When Prince Harry and Meghan Markle exited the royal family in early 2020, they were at the end of their tether with the British press. And the famous couple opened up about intense press intrusion and scrutiny during their ground-breaking chat with Oprah Winfrey. In fact, Harry admitted one of the main reasons he gave up being a full-time royal was out of fear of "history repeating itself" (via Sky News). The Duke of Sussex was, of course, referring to his late mother, Princess Diana, who was killed in a Paris car crash while fleeing the paparazzi. Although it was an extremely difficult decision for the couple, Harry admitted, "I'm just really relieved and happy to be sitting here talking to you with my wife by my side." 

The Duke elaborated, "I can't begin to imagine what it must have been like for her [Diana] going through this process by herself all those years ago, because it's been unbelievably tough for the two of us. But at least we have each other." As Winfrey pointed out, the Sussexes were in what they felt was an "un-survivable" situation, thanks to near-constant negative attention from the British tabloids — with both racist and sexist stories aimed at Meghan. Most people assumed she and Harry defected the royal family to live a more private life, which has led commentators such as Piers Morgan to relentlessly criticize the Sussexes for being hypocritical. However, an insider claims they were misrepresented from the beginning.
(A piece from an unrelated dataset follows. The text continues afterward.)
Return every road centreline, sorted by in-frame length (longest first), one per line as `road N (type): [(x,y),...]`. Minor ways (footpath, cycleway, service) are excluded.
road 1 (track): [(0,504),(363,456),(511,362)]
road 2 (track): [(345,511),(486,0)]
Meghan and Harry's lawyer clarified their position

While appearing in BBC documentary "The Princes and the Press," lawyer Jenny Afia, who represents Prince Harry and Meghan Markle, clarified that the ongoing discussion over whether they genuinely desire privacy has no merit. 

Per Express, Afia explained, "It's not them that say they want privacy. It's something that the tabloids have said about them that has latched on." Rather, as Afia noted, the Sussexes "have taken steps when there have been blatant violations, unlawful violations of privacy." Further, the lawyer pointed out that just because Meghan and Harry have created boundaries, based on what is and isn't okay to share with the world, doesn't mean they're going to disappear from public view. "That's not how privacy works," Afia stated firmly. "Privacy is about the right to own and control what personal information you choose to share with somebody." 

Critics like Piers Morgan took issue with the couple leaving the royal family, ostensibly because of press intrusion, only to later sign lucrative deals with the likes of Netflix and Spotify. In fact, "The Princes and the Press" included a clip of Morgan railing against them on "Good Morning Britain" — the show from which he was fired after refusing to apologize for incendiary comments made live on air about the duchess. "Remember they quit the country for privacy [but] God we've hardly heard them shut up ever since," Morgan argued. 

And, in a rare move, the royal family released a statement condemning the new documentary — so that's what they think about that.